Spain toughened its rape laws on Thursday, passing legislation requiring explicit consent for sex, in a move by its left-leaning government following a notorious gang rape that sparked outrage the country.
Known as the ‘Only Yes Means Yes’ Act, the bill received the green light from parliament with 205 votes in favor and 141 against after passing first reading by lawmakers in May.
This is a reform of the Spanish penal code which now defines rape as sexual intercourse without clear consent.
“Consent is recognized only when a person has freely demonstrated it by acts which, in the context of the circumstances of the case, clearly express his will”, he specifies.
“Finally, our country legally recognizes that consent is what must be at the center of all our relationships,” said Minister for Equality, Irene Montero.
“No woman will ever have to prove that there was violence or intimidation for it to be considered a sexual assault.”
Until now, rape victims had to prove that they had suffered violence or intimidation.
The issue was at the heart of the notorious 2016 gang rape of an 18-year-old woman by five men during the bullfighting festival in Pamplona, northern Spain.
The men – who called themselves the ‘wolf pack’ – were initially convicted of “sexual abuse” and not rape.
Two of the men filmed the attack, during which the woman is shown to be silent and passive – a fact which the judges interpreted as consent.

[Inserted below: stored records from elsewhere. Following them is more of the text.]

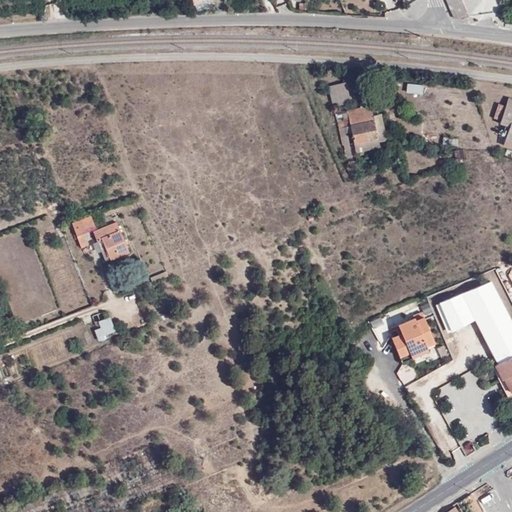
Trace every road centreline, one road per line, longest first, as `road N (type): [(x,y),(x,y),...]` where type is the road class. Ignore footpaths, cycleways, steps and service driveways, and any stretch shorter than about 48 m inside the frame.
road 1 (residential): [(0,69),(225,57),(511,79)]
road 2 (unclassified): [(446,29),(278,18),(0,32)]
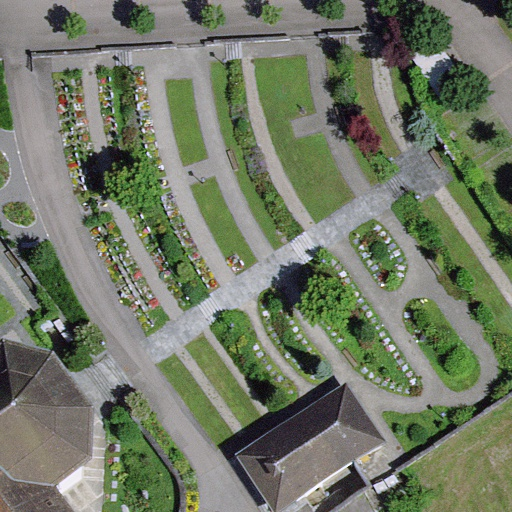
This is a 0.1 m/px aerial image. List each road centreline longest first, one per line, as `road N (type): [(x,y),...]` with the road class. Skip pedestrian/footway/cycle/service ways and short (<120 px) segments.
road 1 (residential): [(0,18),(324,0)]
road 2 (residential): [(425,0),(456,12),(511,89)]
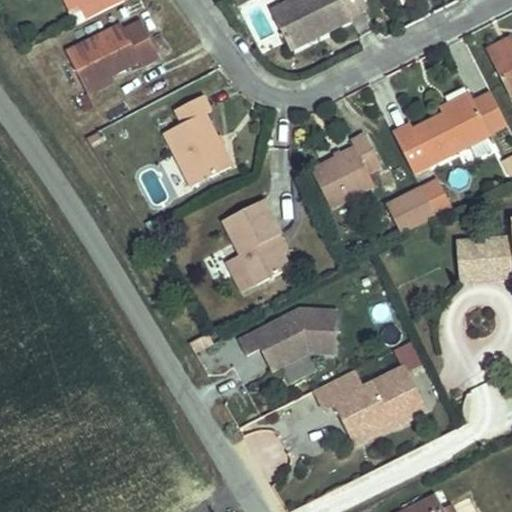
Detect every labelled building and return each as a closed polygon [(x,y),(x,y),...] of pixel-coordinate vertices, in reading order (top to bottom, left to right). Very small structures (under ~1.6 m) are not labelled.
[(76,9),(72,0),(65,0),(71,11),(76,9)] [(125,2),(124,0),(72,0),(76,9),(82,6),(84,10),(89,20),(125,2)] [(350,17),(367,8),(362,0),(294,0),(272,11),(292,51),(307,43),(304,38),(326,27),(328,32),(352,20),(350,17)] [(89,20),(84,10),(71,16),(77,27),(89,20)] [(110,76),(139,62),(141,67),(159,59),(141,23),(124,31),(122,26),(67,53),(85,89),(110,76)] [(307,43),(328,32),(326,27),(304,38),(307,43)] [(491,58),(511,47),(511,41),(511,40),(488,51),(491,58)] [(511,47),(491,58),(510,97),(511,95),(511,47)] [(88,94),(113,82),(110,76),(85,89),(88,94)] [(509,129),(491,93),(474,102),(491,137),(509,129)] [(415,175),(491,137),(474,102),(471,96),(442,111),(445,116),(414,131),(411,125),(394,134),(415,175)] [(233,168),(206,116),(213,113),(204,97),(175,112),(183,127),(166,136),(193,189),(233,168)] [(89,144),(101,138),(99,133),(86,139),(89,144)] [(375,187),(368,175),(382,168),(365,135),(352,142),(355,149),(312,171),(331,209),(375,187)] [(389,206),(404,235),(453,209),(439,180),(389,206)] [(284,254),(276,238),(282,235),(264,201),(224,222),(242,256),(229,263),(244,292),(257,285),(258,287),(292,269),(284,254)] [(161,229),(157,221),(149,225),(153,233),(161,229)] [(291,251),(282,235),(276,238),(284,254),(291,251)] [(511,239),(459,244),(462,282),(511,278),(511,239)] [(336,355),(339,313),(299,311),(239,342),(249,361),(267,352),(270,358),(266,360),(272,373),(308,354),(336,355)] [(308,355),(281,368),(289,384),(316,371),(308,355)] [(362,390),(353,372),(315,391),(325,410),(336,405),(349,430),(363,422),(379,427),(391,421),(394,427),(395,428),(425,413),(404,369),(362,390)] [(196,385),(203,405),(244,391),(238,371),(196,385)] [(363,422),(349,430),(357,446),(394,427),(391,421),(379,427),(363,422)] [(264,487),(297,462),(269,425),(236,450),(264,487)] [(482,466),(466,474),(480,504),(496,497),(482,466)] [(434,497),(404,511),(453,511),(450,507),(442,511),(434,497)]
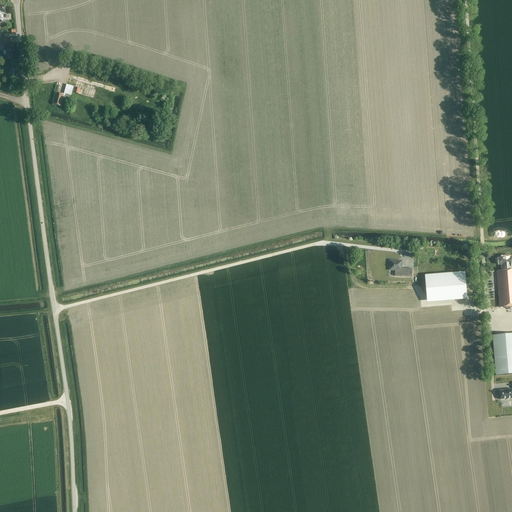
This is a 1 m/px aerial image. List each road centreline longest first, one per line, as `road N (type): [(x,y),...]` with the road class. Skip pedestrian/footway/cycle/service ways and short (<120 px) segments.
road 1 (unclassified): [(53,310),(323,243),(383,250)]
road 2 (unclassified): [(53,310),(15,0)]
road 3 (unclassified): [(73,511),(53,310)]
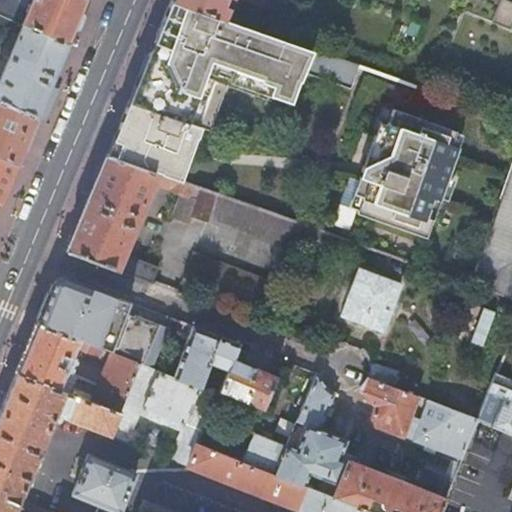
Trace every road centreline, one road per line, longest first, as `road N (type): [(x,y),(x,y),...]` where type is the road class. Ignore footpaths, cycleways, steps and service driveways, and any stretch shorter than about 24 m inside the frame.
road 1 (residential): [(413,461),(366,443),(351,412),(345,368),(27,248)]
road 2 (secondary): [(27,248),(131,0)]
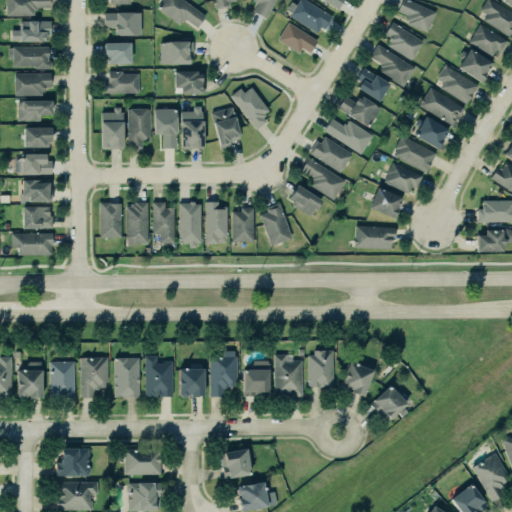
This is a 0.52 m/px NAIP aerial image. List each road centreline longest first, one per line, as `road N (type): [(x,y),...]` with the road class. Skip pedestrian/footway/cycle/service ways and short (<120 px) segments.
road 1 (secondary): [(511,279),(0,284)]
road 2 (secondary): [(80,314),(511,311)]
road 3 (residential): [(0,431),(337,434)]
road 4 (residential): [(80,314),(77,0)]
road 5 (residential): [(373,0),(263,174)]
road 6 (residential): [(263,174),(80,176)]
road 7 (residential): [(511,90),(434,224)]
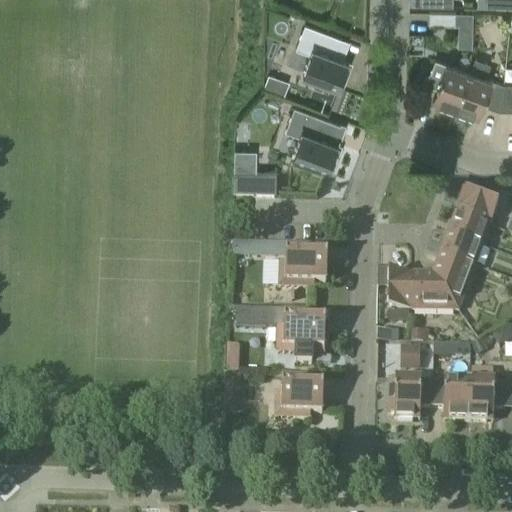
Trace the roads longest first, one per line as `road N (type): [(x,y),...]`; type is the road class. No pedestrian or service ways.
road 1 (residential): [(358,489),(4,476)]
road 2 (residential): [(358,489),(364,236)]
road 3 (residential): [(511,495),(358,489)]
road 4 (residential): [(392,134),(394,0)]
road 5 (residential): [(511,170),(488,170),(392,134)]
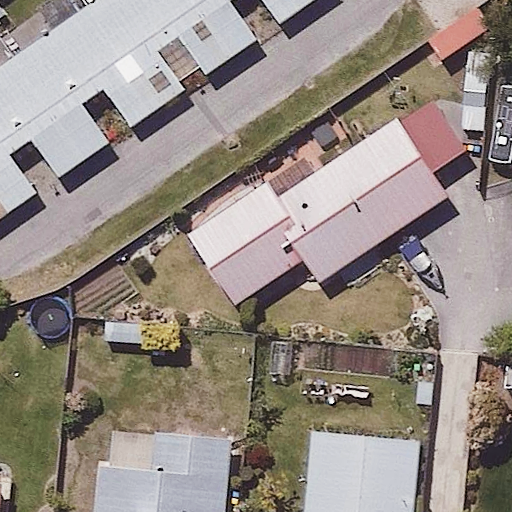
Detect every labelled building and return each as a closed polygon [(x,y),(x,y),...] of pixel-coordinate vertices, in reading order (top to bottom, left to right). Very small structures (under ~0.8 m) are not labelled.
[(97,0),(0,67),(0,220),(38,194),(7,149),(38,128),(68,171),(114,139),(86,99),(115,79),(141,117),(193,81),(186,70),(209,55),(217,66),(270,29),(249,0),(274,0),(285,15),(305,0),(97,0)] [(492,24),(477,3),(432,35),(447,56),(492,24)] [(310,250),(331,279),(462,188),(447,166),(481,143),(439,81),(288,186),(275,167),(191,226),(252,314),(273,299),(262,283),(310,250)] [(188,306),(107,301),(105,334),(185,339),(188,306)] [(232,511),(239,429),(118,420),(115,448),(98,447),(92,511),(232,511)] [(424,511),(431,429),(319,420),(311,511),(424,511)] [(11,511),(15,461),(0,459),(0,511),(11,511)]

Defined by the absence of violence or intimidation, such an offense carries lighter penalties – but no longer exists in the reformed penal code.
This initial verdict led to huge nationwide protests demanding reform.

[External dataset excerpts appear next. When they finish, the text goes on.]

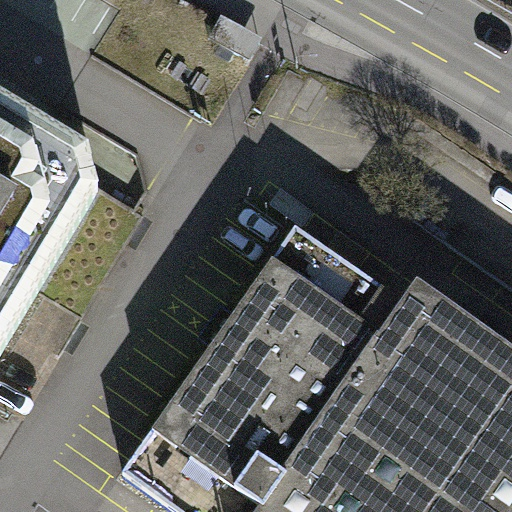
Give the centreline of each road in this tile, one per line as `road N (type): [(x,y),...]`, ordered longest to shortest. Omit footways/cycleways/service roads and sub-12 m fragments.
road 1 (unclassified): [(6,511),(223,166)]
road 2 (secondary): [(511,69),(390,0)]
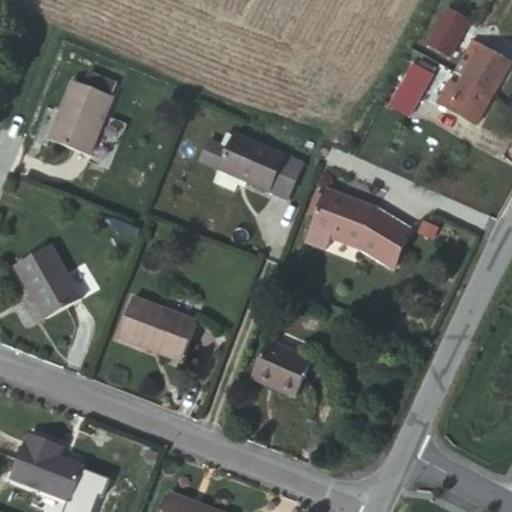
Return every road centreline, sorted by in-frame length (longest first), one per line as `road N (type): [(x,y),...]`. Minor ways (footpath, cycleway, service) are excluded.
road 1 (residential): [(0,373),(365,511)]
road 2 (tertiary): [(511,232),(403,449)]
road 3 (residential): [(403,449),(511,506)]
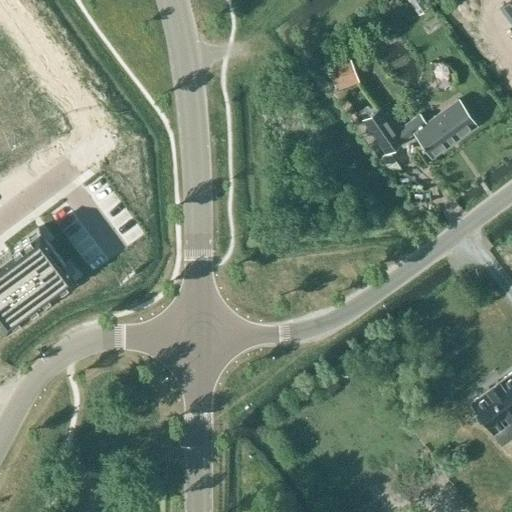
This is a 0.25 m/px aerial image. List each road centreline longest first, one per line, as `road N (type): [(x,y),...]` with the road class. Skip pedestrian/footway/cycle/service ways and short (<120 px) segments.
road 1 (tertiary): [(198,336),(327,323),(511,190)]
road 2 (unclassified): [(198,336),(193,120),(173,0)]
road 3 (residential): [(0,4),(104,139),(0,218)]
road 4 (unclassified): [(19,404),(49,367),(83,344),(198,336)]
road 5 (tertiary): [(198,511),(198,336)]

In 2019, the Supreme Court overturned the verdict, convicting all five of them of rape and increasing their sentences from nine to 15 years each.
Socialist Prime Minister Pedro Sanchez – a self-proclaimed feminist – pledged to introduce a consent law aimed at disambiguating rape cases when he took office in June 2018.
The new law also strengthens rules on street harassment, expands emotional and sexual education in schools, and strengthens protection and compensation for victims of sexual violence.
Marisa Soleto, director of Fundacion Mujeres, said it was the culmination of a “long overdue” request from the feminist movement. ”
“We hope this will lead to behavioral change” in Spain and beyond, she told AFP.
The government says the legislation was based on the recommendations of the 2011 Istanbul Convention on preventing and combating violence against women.
Montero said Spain was also inspired by pioneering legislation that came into force in Sweden in 2018, which considers any sexual act without explicit consent to be rape.
Such laws remain the exception in Europe.
According to a study by Amnesty International, only 12 of the 31 European countries analyzed have changed their legal definition of rape to sexual intercourse without clear consent.
They include Belgium, Croatia, Denmark and Sweden.
The remaining nations define it by other measures such as the use of violence or the threat of violence – as has been the case in Spain so far.
In June, French Senator Esther Benbassa proposed a law inspired by the Spanish “Seul oui, c’est oui” bill that would require explicit consent for sexual acts.
Spain is considered a pioneer in the fight against violence against women after having approved in 2004 the first European law that specifically punished domestic violence.
This law makes the gender of the victim an aggravating circumstance in the event of an assault.